[Record excerpts — start]

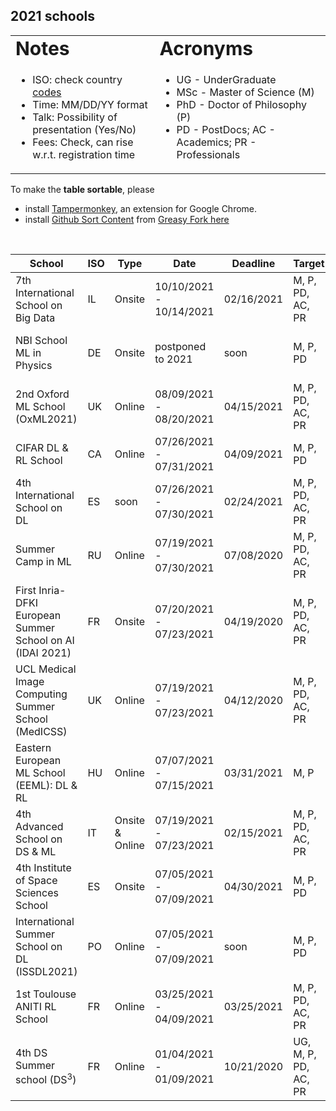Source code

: ## 2021 schools  

<link rel="stylesheet" type="text/css" media="all" href="custom.css" />
  
<table border="0">
 <tr>
    <td><b style="font-size:30px">Notes</b></td>
    <td><b style="font-size:30px">Acronyms</b></td>
 </tr>
 <tr>
    <td>
      
  * ISO: check country [codes](https://countrycode.org/)
  * Time: MM/DD/YY  format  
  * Talk: Possibility of presentation (Yes/No)  
  * Fees: Check, can rise w.r.t. registration time
  
   </td>
    <td>
          
  * UG - UnderGraduate
  * MSc - Master of Science (M)
  * PhD - Doctor of Philosophy (P)
  * PD - PostDocs; AC - Academics; PR - Professionals 
  
   </td>
 </tr>
</table>
  
To make the **table sortable**, please 
- install [Tampermonkey](https://chrome.google.com/webstore/detail/tampermonkey/dhdgffkkebhmkfjojejmpbldmpobfkfo), an extension for Google Chrome.  
- install [Github Sort Content](https://github.com/Mottie/GitHub-userscripts/wiki/GitHub-sort-content) from [Greasy Fork here](https://greasyfork.org/en/scripts/21373-github-sort-content)  

&nbsp;  

School  | ISO | Type | Date | Deadline | Target | Talk | Fees | Aid | Link 
--- | --- | --- |  --- | --- | --- | --- | --- | --- | --- 
7th International School on Big Data | IL | Onsite | 10/10/2021 - 10/14/2021 | 02/16/2021 | M, P, PD, AC, PR | No | 460€-550€ | No | https://irdta.eu/bigdat2021s/
NBI School ML in Physics | DE | Onsite | postponed to 2021 | soon | M, P, PD | No | 135€ | free waiver for locals | https://indico.nbi.ku.dk/event/1309/
2nd Oxford ML School (OxML2021) | UK | Online | 08/09/2021 - 08/20/2021 | 04/15/2021 | M, P, PD, AC, PR | No | £400 M/P £600 PD/AC £1500 PR | fee waiver | www.oxfordml.school
CIFAR DL & RL School | CA | Online | 07/26/2021 - 07/31/2021 | 04/09/2021 | M, P, PD | No | 75CAD | No | https://dlrl.ca/ 
4th International School on DL | ES | soon |  07/26/2021 - 07/30/2021 | 02/24/2021 | M, P, PD, AC, PR | No | 460€-550€ | No | https://irdta.eu/deeplearn2021s/
Summer Camp in ML | RU | Online |  07/19/2021 - 07/30/2021 | 07/08/2020  | M, P, PD, AC, PR  | No | 245€ | N/A | https://en.itmo.ru/en/viewjep/3/15/Summer_Camp_in_Machine_Learning_2021.htm
First Inria-DFKI European Summer School on AI (IDAI 2021) | FR | Onsite |  07/20/2021 - 07/23/2021 | 04/19/2020  | M, P, PD, AC, PR | Yes | 360€ | No | https://idessai.inria.fr/
UCL Medical Image Computing Summer School (MedICSS) | UK | Online |  07/19/2021 - 07/23/2021 | 04/12/2020  | M, P, PD, AC, PR | No | £50 M/P £60 PD/AC £70 PR | N/A | https://medicss.cs.ucl.ac.uk/
Eastern European ML School (EEML): DL & RL | HU | Online |  07/07/2021 - 07/15/2021 | 03/31/2021  | M, P | Yes | **FREE** | N/A | https://www.eeml.eu/
4th Advanced School on DS & ML | IT | Onsite & Online |  07/19/2021 - 07/23/2021 | 02/15/2021 | M, P, PD, AC, PR | Yes | 580€ (Onsite) 290€ (Online) | No | https://acdl2021.icas.cc/
4th Institute of Space Sciences School | ES | Onsite | 07/05/2021 - 07/09/2021 | 04/30/2021 | M, P, PD | No | 60€ | No | https://indico.ice.csic.es/event/26/
International Summer School on DL (ISSDL2021) | PO | Online | 07/05/2021 - 07/09/2021 | soon | M, P, PD | No | soon | Yes | https://2021.dl-lab.eu/
1st Toulouse ANITI RL School | FR | Online | 03/25/2021 - 04/09/2021 | 03/25/2021 | M, P, PD, AC, PR  | No | **FREE** | N/A | https://rlvs.aniti.fr/
4th DS Summer school (DS<sup>3</sup>) | FR | Online | 01/04/2021 - 01/09/2021 | 10/21/2020 | UG, M, P, PD, AC, PR | Yes | 50€-200€ | No | https://www.ds3-datascience-polytechnique.fr/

[Record excerpts — finish]

## Task statement
Reproduce every line of the 2021 schools listing above character for character, omitting the picture.

## Completed task
Source code

: ## 2021 schools  

<link rel="stylesheet" type="text/css" media="all" href="custom.css" />
  
<table border="0">
 <tr>
    <td><b style="font-size:30px">Notes</b></td>
    <td><b style="font-size:30px">Acronyms</b></td>
 </tr>
 <tr>
    <td>
      
  * ISO: check country [codes](https://countrycode.org/)
  * Time: MM/DD/YY  format  
  * Talk: Possibility of presentation (Yes/No)  
  * Fees: Check, can rise w.r.t. registration time
  
   </td>
    <td>
          
  * UG - UnderGraduate
  * MSc - Master of Science (M)
  * PhD - Doctor of Philosophy (P)
  * PD - PostDocs; AC - Academics; PR - Professionals 
  
   </td>
 </tr>
</table>
  
To make the **table sortable**, please 
- install [Tampermonkey](https://chrome.google.com/webstore/detail/tampermonkey/dhdgffkkebhmkfjojejmpbldmpobfkfo), an extension for Google Chrome.  
- install [Github Sort Content](https://github.com/Mottie/GitHub-userscripts/wiki/GitHub-sort-content) from [Greasy Fork here](https://greasyfork.org/en/scripts/21373-github-sort-content)  

&nbsp;  

School  | ISO | Type | Date | Deadline | Target | Talk | Fees | Aid | Link 
--- | --- | --- |  --- | --- | --- | --- | --- | --- | --- 
7th International School on Big Data | IL | Onsite | 10/10/2021 - 10/14/2021 | 02/16/2021 | M, P, PD, AC, PR | No | 460€-550€ | No | https://irdta.eu/bigdat2021s/
NBI School ML in Physics | DE | Onsite | postponed to 2021 | soon | M, P, PD | No | 135€ | free waiver for locals | https://indico.nbi.ku.dk/event/1309/
2nd Oxford ML School (OxML2021) | UK | Online | 08/09/2021 - 08/20/2021 | 04/15/2021 | M, P, PD, AC, PR | No | £400 M/P £600 PD/AC £1500 PR | fee waiver | www.oxfordml.school
CIFAR DL & RL School | CA | Online | 07/26/2021 - 07/31/2021 | 04/09/2021 | M, P, PD | No | 75CAD | No | https://dlrl.ca/ 
4th International School on DL | ES | soon |  07/26/2021 - 07/30/2021 | 02/24/2021 | M, P, PD, AC, PR | No | 460€-550€ | No | https://irdta.eu/deeplearn2021s/
Summer Camp in ML | RU | Online |  07/19/2021 - 07/30/2021 | 07/08/2020  | M, P, PD, AC, PR  | No | 245€ | N/A | https://en.itmo.ru/en/viewjep/3/15/Summer_Camp_in_Machine_Learning_2021.htm
First Inria-DFKI European Summer School on AI (IDAI 2021) | FR | Onsite |  07/20/2021 - 07/23/2021 | 04/19/2020  | M, P, PD, AC, PR | Yes | 360€ | No | https://idessai.inria.fr/
UCL Medical Image Computing Summer School (MedICSS) | UK | Online |  07/19/2021 - 07/23/2021 | 04/12/2020  | M, P, PD, AC, PR | No | £50 M/P £60 PD/AC £70 PR | N/A | https://medicss.cs.ucl.ac.uk/
Eastern European ML School (EEML): DL & RL | HU | Online |  07/07/2021 - 07/15/2021 | 03/31/2021  | M, P | Yes | **FREE** | N/A | https://www.eeml.eu/
4th Advanced School on DS & ML | IT | Onsite & Online |  07/19/2021 - 07/23/2021 | 02/15/2021 | M, P, PD, AC, PR | Yes | 580€ (Onsite) 290€ (Online) | No | https://acdl2021.icas.cc/
4th Institute of Space Sciences School | ES | Onsite | 07/05/2021 - 07/09/2021 | 04/30/2021 | M, P, PD | No | 60€ | No | https://indico.ice.csic.es/event/26/
International Summer School on DL (ISSDL2021) | PO | Online | 07/05/2021 - 07/09/2021 | soon | M, P, PD | No | soon | Yes | https://2021.dl-lab.eu/
1st Toulouse ANITI RL School | FR | Online | 03/25/2021 - 04/09/2021 | 03/25/2021 | M, P, PD, AC, PR  | No | **FREE** | N/A | https://rlvs.aniti.fr/
4th DS Summer school (DS<sup>3</sup>) | FR | Online | 01/04/2021 - 01/09/2021 | 10/21/2020 | UG, M, P, PD, AC, PR | Yes | 50€-200€ | No | https://www.ds3-datascience-polytechnique.fr/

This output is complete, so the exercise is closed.